Stephen Fife's new play Break of Day follows the young Vincent Van Gogh on his journey to find himself as a man and as an artist. That he never does foreshadows the rest of a troubled life that nevertheless produced some of the world's greatest art.Struggling with the traditionalism of his father, a small-town pastor, and with the poverty and hardships that faced the coal miners in the mining town in Belgium where he attempted to preach, he finds himself losing faith in a God who seems to have forsaken the poor. Obsessive and driven, Vincent finds himself spending more time on sketches of the peasants he has come to know than on spreading the Word. Rebellious and defeated by the harsh strictures of an unbending religion, he returns home to fully embrace his art. A terminal social misfit, he falls in love with his cousin, another no-no in his father's tight little world. Defeated at every turn, his sole ally-and sometimes a reluctant one-is his brother Theo (Brian Gaskill), an art dealer who becomes Vincent's sole patron.

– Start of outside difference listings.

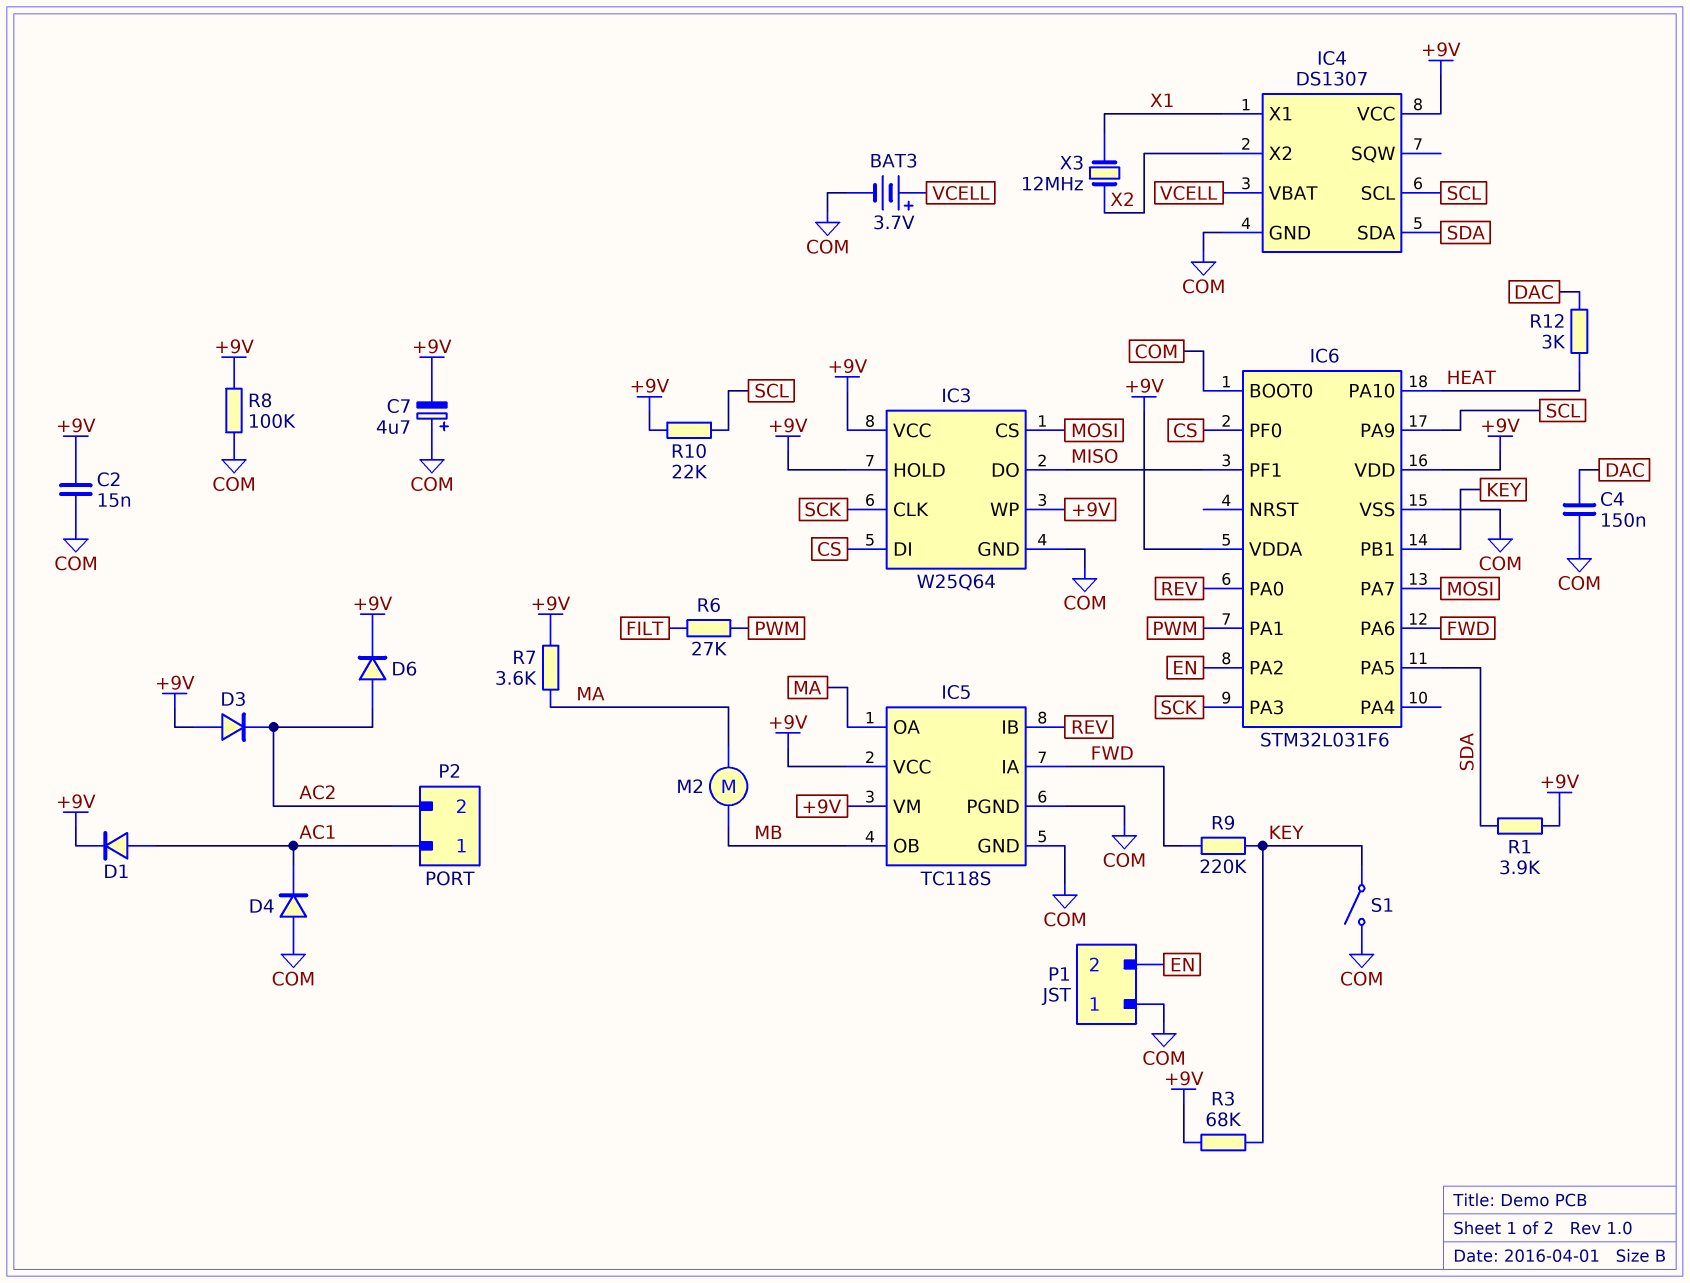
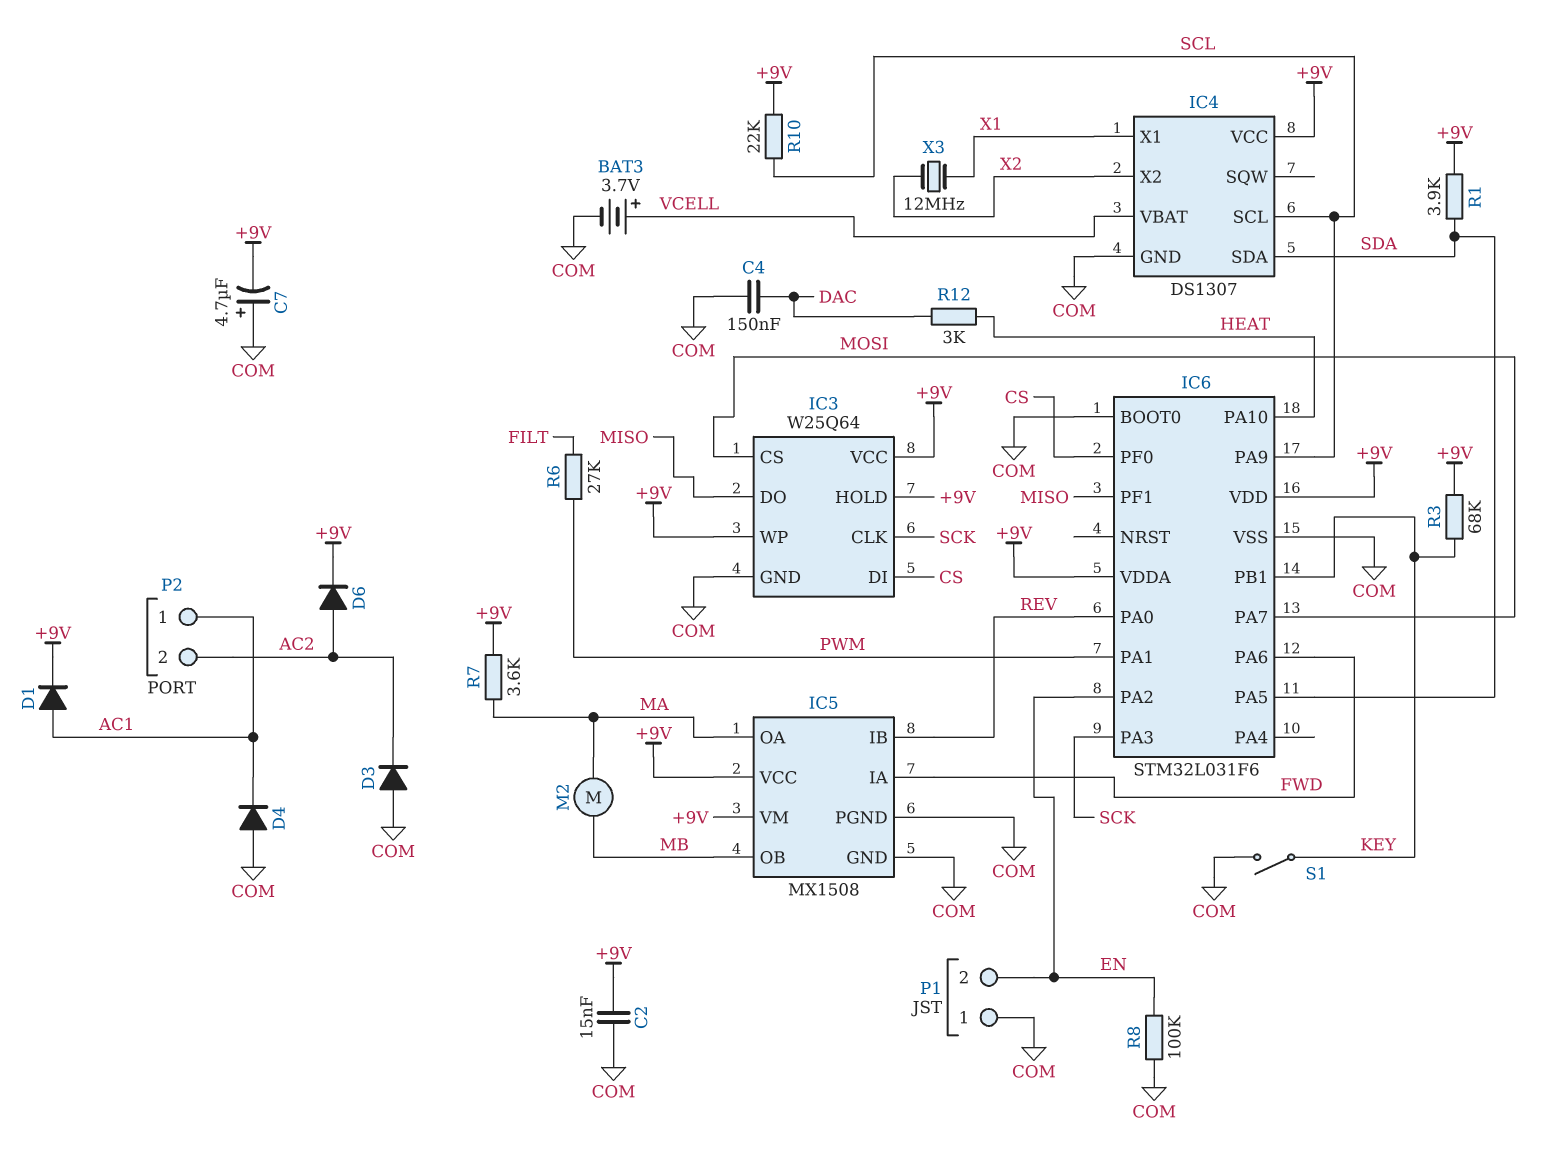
D3: diode (A +9V, K AC2) -> diode (A COM, K AC2)
IC5: TC118S -> MX1508
R8: 100k (+9V, COM) -> 100k (COM, EN)
R9: 220k (FWD, KEY) -> none

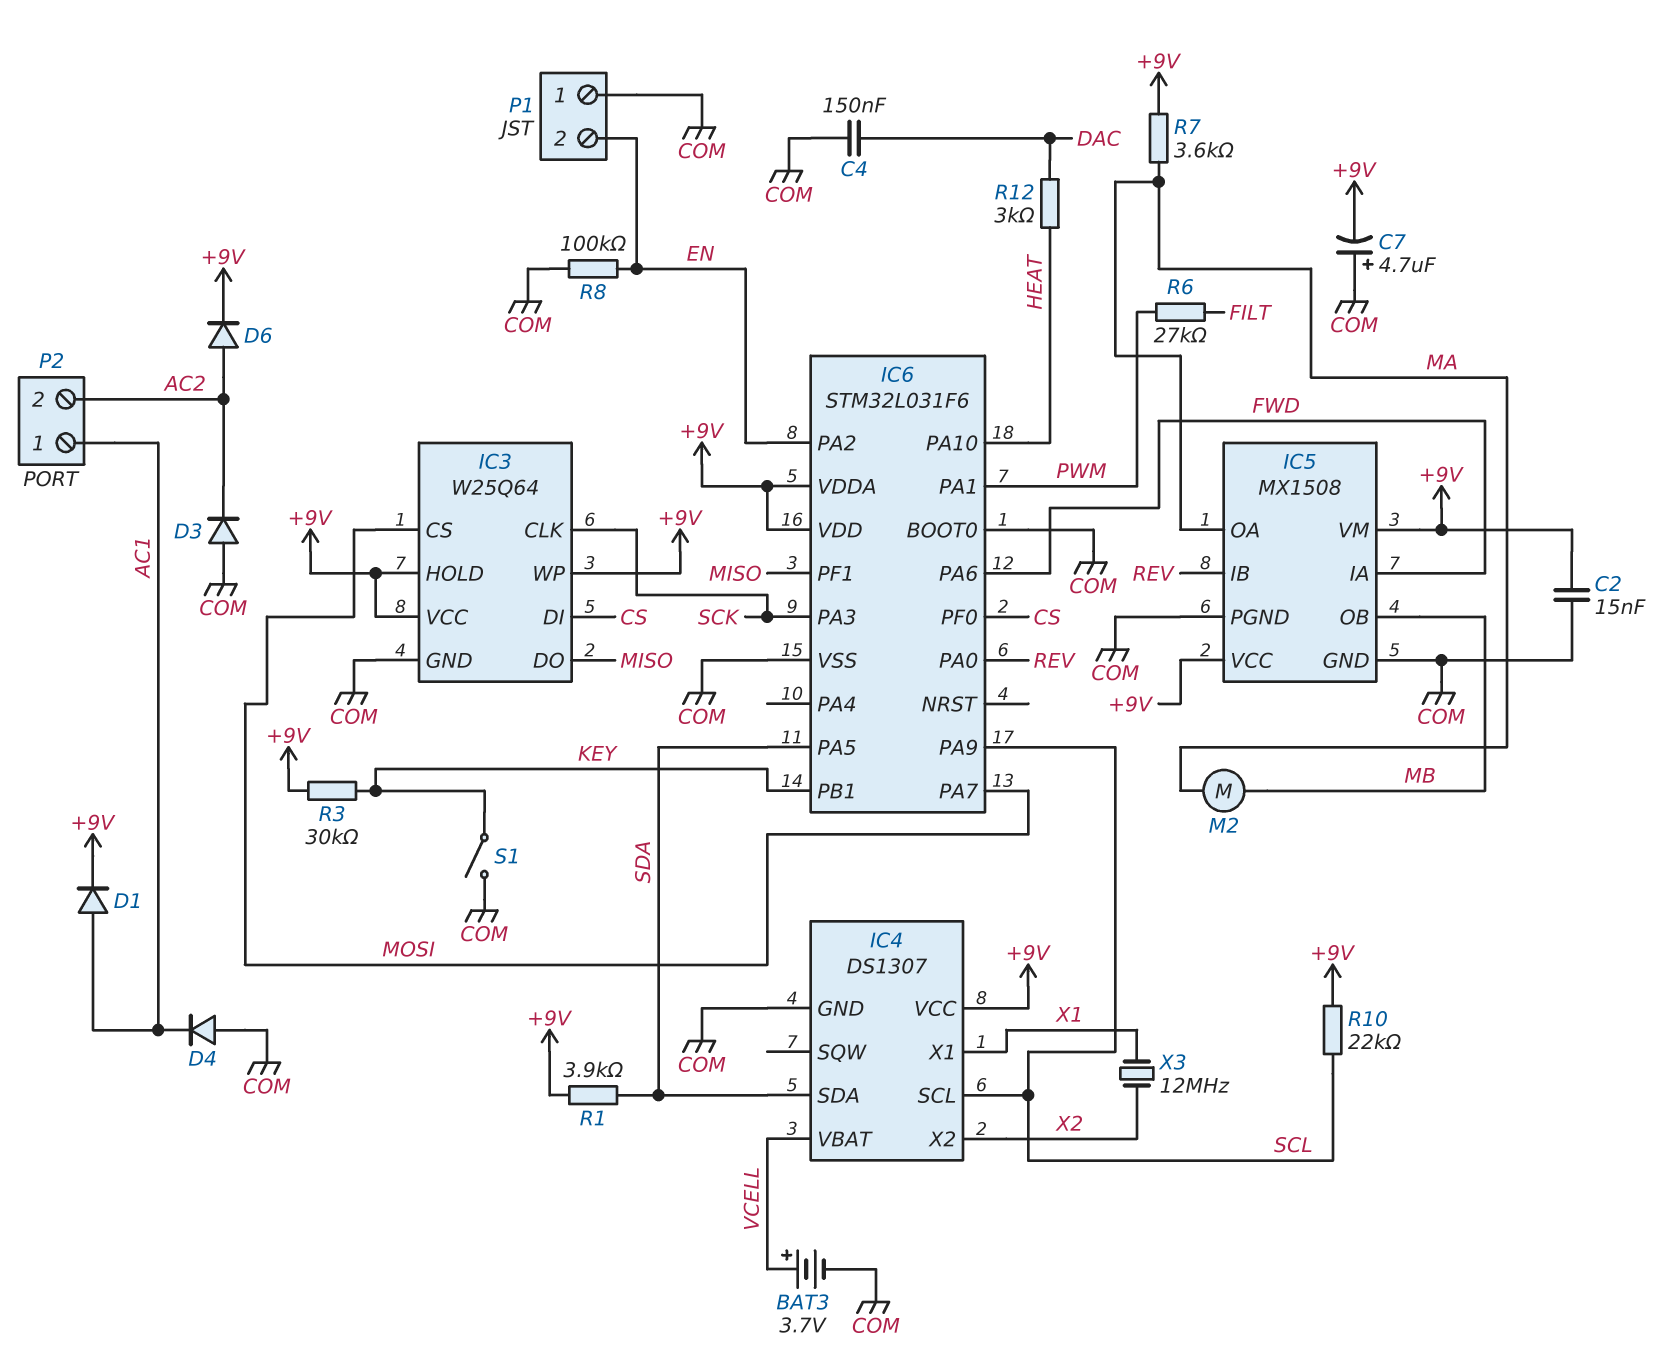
R3: 68k (+9V, KEY) -> 30k (+9V, KEY)

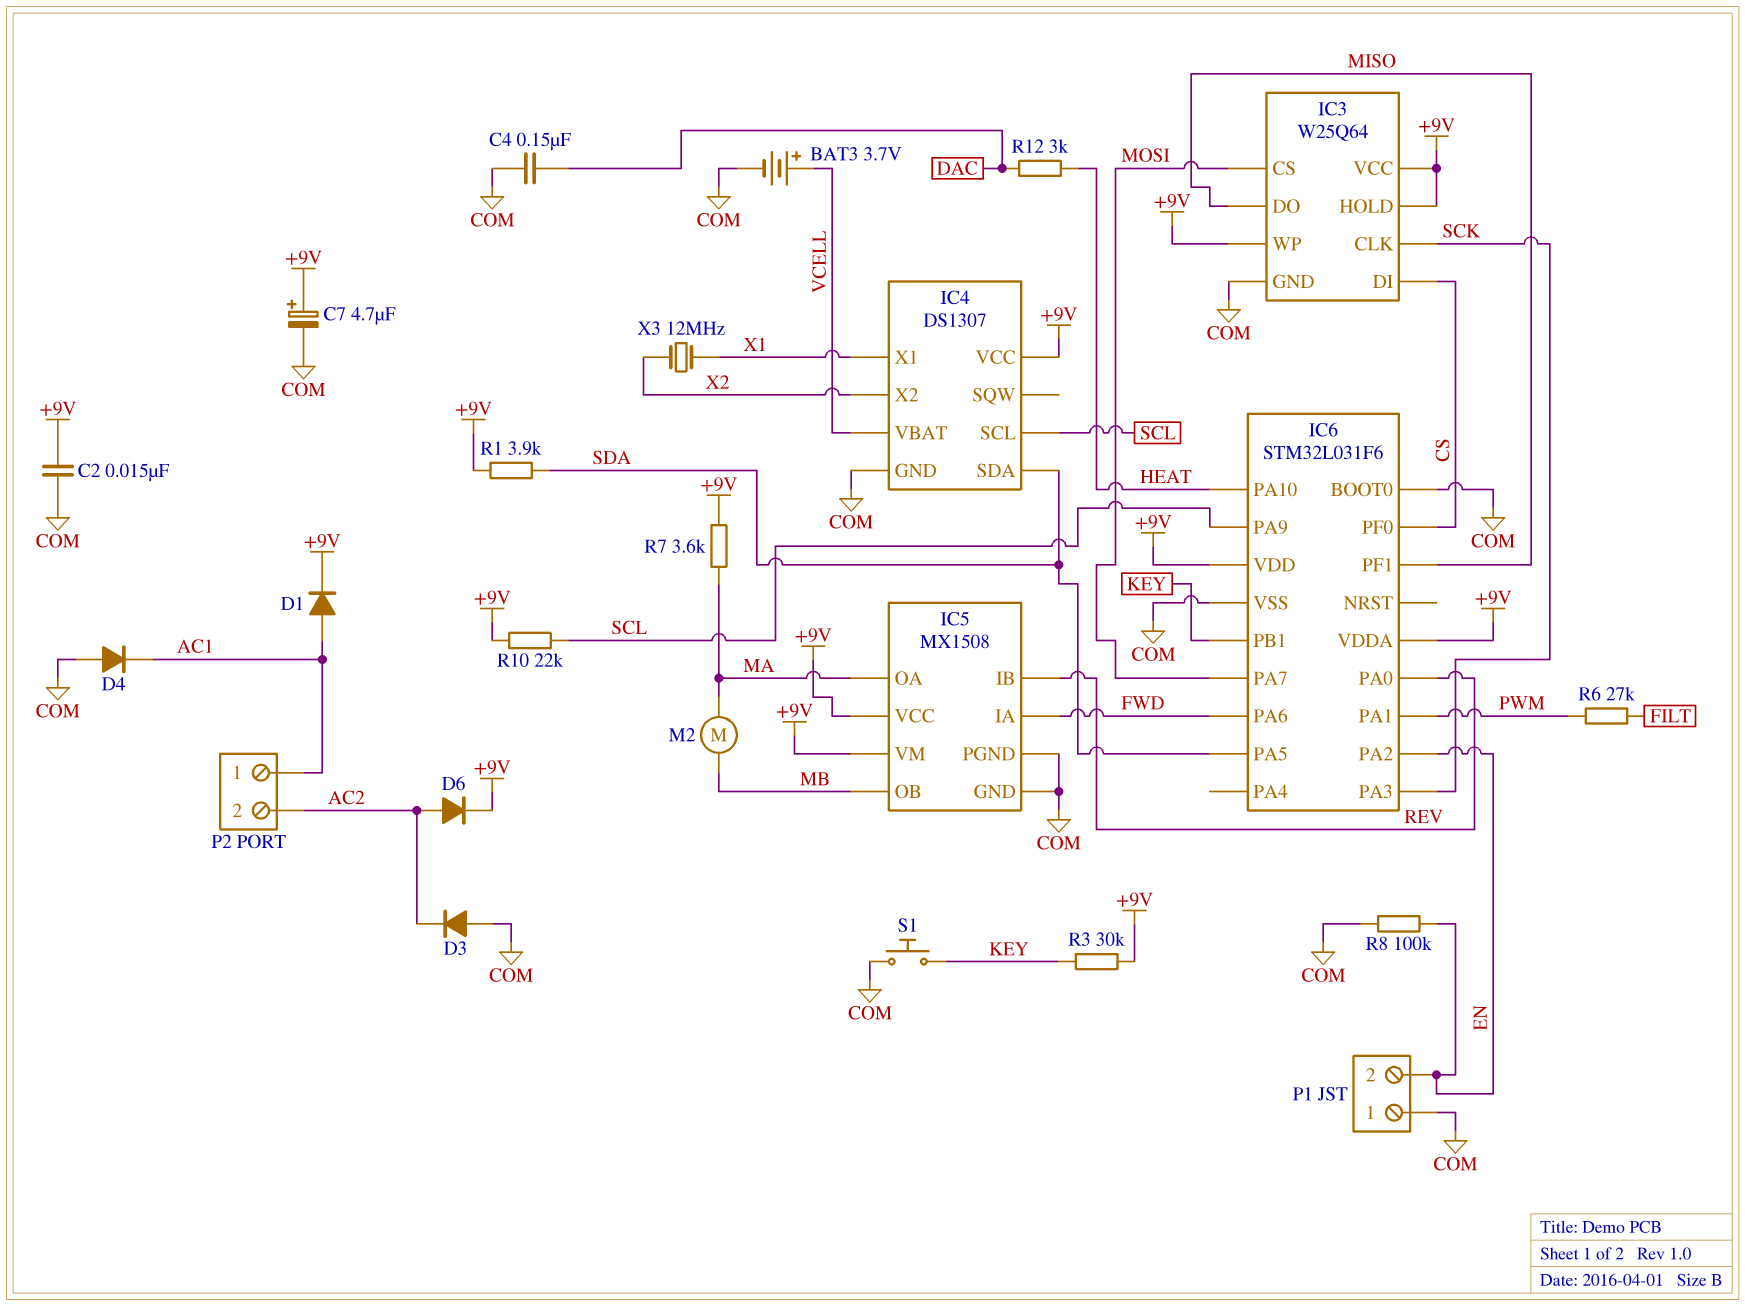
C7: 4.7uF (plus COM, minus +9V) -> 4.7uF (plus +9V, minus COM)
S1: switch (COM, KEY) -> button (COM, KEY)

 Backed by changing projections of now familiar paintings (set design by Scott Seidman), Fife's play-despite an ambivalent ending which leaves us unsatisfied-is itself an unfinished work of art, but a work of art nonetheless. Director Billy Hayes keeps a tight rein on what could have devolved into an essay on hysteria which, despite Freud's designation of it as a "woman's disease," is at the heart of Van Gogh's later paintings, in which the cornfields are wildly curdled by the inner turmoil of a man driven mad by his demons.
 Hayes is blessed with a brilliant cast, all equally up to the task of taking Fife's play from the page to the stage. Brendan Ford, in the centerpiece role of Vincent, vacillates beautifully between clear-eyed clarity and encroaching psychosis-terrifying in his lunatic rage, and totally endearing in his childlike attachment. He has so many strings to his bow. Victor Raider Wexler, as the stern Pastor Theodorus, is memorable and ultimately moving in a tour-de-force performance. As his wife, Kathleen Gibson, facing the conflict of a strong husband and an equally strong son, is a lovely madonna with an understanding heart. Leslie Hunt, as the seductive Kay Vos, brings a nice normality to the role of a young widow not allowed to act on her emotions. In the thankless role of good brother Theo, Gaskill, though overshadowed by the exoticism of the other characters, creates his own careful balance. Meredith Morton and Ali Burns give tight, varicolored performances as the other women in Van Gogh's life.
 The interesting and not altogether familiar subject matter makes for a fine new chapter in a book we thought we'd already read.